My gaze falls to the keyboard, where my fingers are typing away, all on their own. L. U. C. I. A.
My name is Lucia. I can’t say that.
“Okay,” he says, almost as if he expected my silence. It’s a game for him. “Let’s try a different question. How long have you worked here?”
Since I was a little girl. “How may I help you?”
His lips twist in a wry smile. “It would help if you stop bullshitting me.”
My gaze flies to his.
“I know you’re not slow,” he says, his gaze speculative. “I may not know what the fuck is going on here, but I know you’re the smartest person in this shithole. That’s a skill I had to develop early, finding that person.”
I press my lips together. My fingers move faster and faster over the keyboard, but who knows what I’m typing? I’m not even looking at the keys or the screen. I’m looking at him.

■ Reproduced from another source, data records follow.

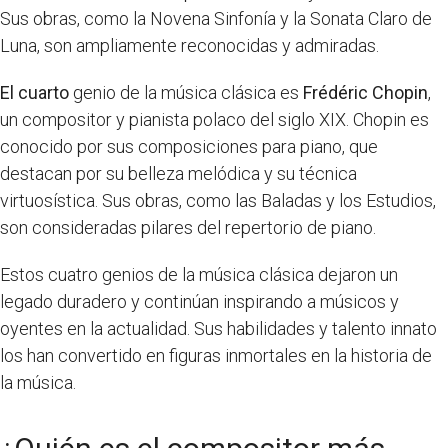
Sus obras, como la Novena Sinfonía y la Sonata Claro de
Luna, son ampliamente reconocidas y admiradas.
El cuarto
genio de la música clásica es
Frédéric Chopin
,
un compositor y pianista polaco del siglo XIX. Chopin es
conocido por sus composiciones para piano, que
destacan por su belleza melódica y su técnica
virtuosística. Sus obras, como las Baladas y los Estudios,
son consideradas pilares del repertorio de piano.
Estos cuatro genios de la música clásica dejaron un
legado duradero y continúan inspirando a músicos y
oyentes en la actualidad. Sus habilidades y talento innato
los han convertido en figuras inmortales en la historia de
la música.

He takes a step closer, his shrewd gaze seeming to take in everything—my ill-fitting suit, my too-big shoes. My hair that hasn’t seen a brush except for Tia’s fingers. “I noticed something interesting. How many are there downstairs? Twenty? Thirty?”
Thirty-nine women. Do our lives mean so little to him that he doesn’t keep count? Of course he doesn’t. We’re coffee beans in a jar, meant to be used up and thrown out. My hands clench into fists. I hate that he sees my helplessness, my anger. He’s a stranger. And if he’s working with Mercedes and Margo, not a very nice one.
He cocks his head. “Only two cars outside, though.”
What does he expect? Sweatshop workers don’t drive away. They don’t leave at all. I’m on the verge of telling him that, the words on the tip of my tongue, ready to tell him exactly what I think of men like him—
Footsteps sound on the stairs.
The stocky man appears at the top. “We should go,” he says in a low tone.
“Wait,” Margo says, appearing at the top of the stairs, her voice wheedling. “The ball. The annual ball. We’re invited, aren’t we? It’s for all employees of Conti Industries, isn’t it?”
The men exchange another glance that sends dread down my spine.
“Yes,” Sebastian Conti says, his voice cold. “You’re all invited.”
“Oh, thank you, Mr. Conti. And you too, Mr. Daly. It will be wonderful to get out.” Margo laughs as Mercedes comes up behind her. “My sister and I work ourselves too hard.”
Sebastian says nothing. His gaze slides to me before he turns and leaves.
“We’ll be in touch,” the other man says.
Then he’s gone too.
As soon as the door closes, Margo’s smile turns into grim determination. Her eyes turn shrewd. “We need to go shopping.” Her gaze snaps to me. “Take that stupid slut downstairs. She’s going to have to bust ass to make up for missing work this morning.”
It’s only when I hold down the Backspace button that I read what I’d written. While Sebastian Conti had been speaking to me, I was typing help me help me help me help me. Which proves I’m as stupid as Margo says I am. Why would a man like him help me?
By the time Mercedes rounds the desk, the screen is blank again.
She grabs me by the arm and pulls me down the stairs, back to my room. It was probably a storage closet when this sad building was first built. I’m the only girl to get a private room, another nod to my father’s old status.
“Change into your clothes,” she says, with a huff of impatience. “And bring those out when you’re done. You better not leave anything on them.”